■ **Required tasks**
1. Answer these three questions from the passage on extruded full-fat soy, one line each:
(a) At what temperature were the highest TME and amino acid digestibility achieved?
(b) What urease activity and protein solubility did extruded soybeans show?
(c) What age range of broilers was fed in the trial that replaced soybean meal and added oil with toasted or extruded full-fat soy?
2. Decide whether each statement agrees with the passage on extruded full-fat soy. Answer yes or no, and quote the words of the passage that settle it.
(a) High inclusion levels of toasted soybeans lowered the broilers' weight gain.
(b) Toasted soybeans had a lower protein solubility than soybean meal.
(c) Full-fat soy extruded by the Insta-Pro process gave lower weight gain than roasted full-fat soy.
3. Resume the passage on extruded full-fat soy, starting after its last sentence.

■ **Text for analysis**
Iowa State and other universities conducted numerous trials feeding dry extruded full-fat soy to broilers. Incorporating extruded full-fat soy in diets resulted in higher daily gain and feed efficiency compared to solvent extracted soybean meal with added animal and vegetable fat.
Feeding broilers diets containing full-fat soy extruded by the Insta-Pro process resulted in significantly higher (p<0.05) weight gain and feed efficiency compared to wet extruded full-fat soy or roasted full-fat soy.
Replacement of soybean meal and added oil in broilers diet (1-48 days of age) with increments of either toasted or extruded full-fat soy is practical although high inclusion levels of toasted soybeans resulted in lower weight gain. Increasing the substitution level with extruded full-fat beans resulted in a numerical increase in weight gain and an improvement in feed conversion efficiency. This indicated more consistent quality of the extruded full-fat product compared to toasted full-fat soybeans.
Higher feed efficiency
Optimizing processing conditions is crucial to achieving maximum digestibility of protein, amino acids and metabolizable energy. This has been demonstrated by many investigators who reported an increase in true metabolizable energy (TME) and a linear increase in the amino acid digestibility of whole soybeans processed by an Insta-Pro extruder. The highest TME and amino acid digestibility was achieved at 309F (154C).
Dry extruded full-fat soy resulted in significantly higher egg production and feed efficiency (p<0.05) in commercial hens compared to feeding solvent extracted soybean meal, roasted full-fat soybeans or raw soybeans. In other trials it was reported that toasted soybeans had a urease activity of 1.24 pH rise, and protein solubility of 91.87% compared with 0.2pH rise urease activity and 87.71% protein solubility for soybean meal. Extruded soybeans showed urease activity of 0.01pH, with 83.98% protein solubility. It was concluded that extruded full-fat soybeans can partly or totally replace soybean meal in the diet as opposed to toasted soybeans.

■ **Supplied records**

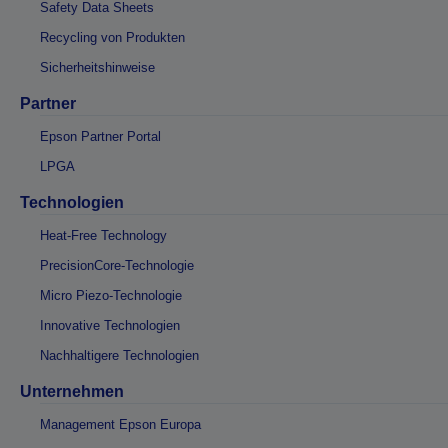
Safety Data Sheets
Recycling von Produkten
Sicherheitshinweise
Partner
Epson Partner Portal
LPGA
Technologien
Heat-Free Technology
PrecisionCore-Technologie
Micro Piezo-Technologie
Innovative Technologien
Nachhaltigere Technologien
Unternehmen
Management Epson Europa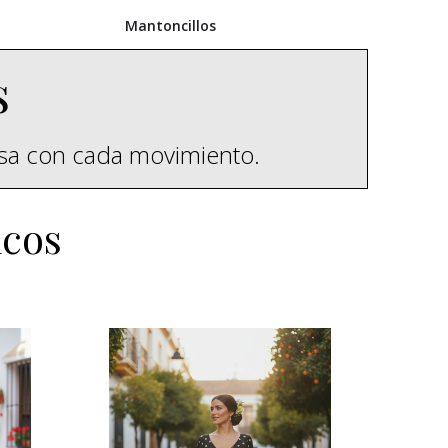
Mantoncillos
s
esa con cada movimiento.
icos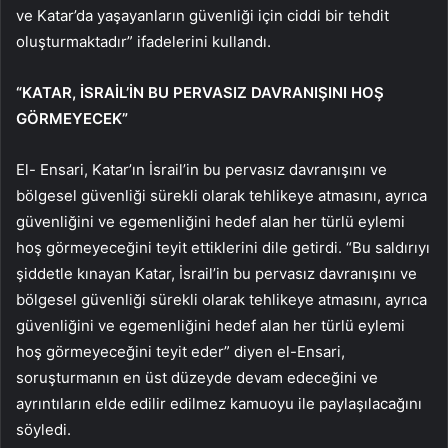
ve Katar’da yaşayanların güvenliği için ciddi bir tehdit
oluşturmaktadır” ifadelerini kullandı.
“KATAR, İSRAİL’İN BU PERVASIZ DAVRANIŞINI HOŞ
GÖRMEYECEK”
El- Ensari, Katar’ın İsrail’in bu pervasız davranışını ve
bölgesel güvenliği sürekli olarak tehlikeye atmasını, ayrıca
güvenliğini ve egemenliğini hedef alan her türlü eylemi
hoş görmeyeceğini teyit ettiklerini dile getirdi. “Bu saldırıyı
şiddetle kınayan Katar, İsrail’in bu pervasız davranışını ve
bölgesel güvenliği sürekli olarak tehlikeye atmasını, ayrıca
güvenliğini ve egemenliğini hedef alan her türlü eylemi
hoş görmeyeceğini teyit eder” diyen el-Ensari,
soruşturmanın en üst düzeyde devam edeceğini ve
ayrıntıların elde edilir edilmez kamuoyu ile paylaşılacağını
söyledi.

■ **Answers provided**
1.
(a) 309F (154C).
(b) A urease activity of 0.01pH and a protein solubility of 83.98%.
(c) 1-48 days of age.

2.
(a) Yes: "high inclusion levels of toasted soybeans resulted in lower weight gain."
(b) No: "protein solubility of 91.87% compared with 0.2pH rise urease activity and 87.71% protein solubility for soybean meal."
(c) No: "resulted in significantly higher (p<0.05) weight gain and feed efficiency compared to wet extruded full-fat soy or roasted full-fat soy."

3.
A trial using weaning pigs showed a 26% reduction in fat digestibility when roasted soybeans were compared to extruded full fat soybean meal. Similar results were reported in a starter pig trial in which pigs were fed isocaloric isolysine diets comprising corn-SBM-whey and soybean oil compared to extruded or roasted full fat soybean meal derived from either regular-Kunitz or low-Kunitz soybeans. It was reported that pigs fed extruded full fat product grew significantly faster, ate more feed and were more feed efficient than pigs fed roasted full fat soybean meal.
The results of metabolic studies using SBM (45.1% protein), roasted full fat soybean meal and extruded full fat soybean meal demonstrated an ME value for extruded soybean meal of 4414 kCal/kg which was 25.6% higher than the 3514 kCal/kg value observed for roasted soybeans.
The swine ME value for extruded soybeans is 21.8% above the tabulated NRC value. In contrast the swine ME for roasted soybean meal was 3.1% lower than the NRC value. It is evident that the NRC tabular ME value of extruded beans should be sub-classified by the method of processing to reflect accurate values for roasted and extruded full fat soybean products respectively.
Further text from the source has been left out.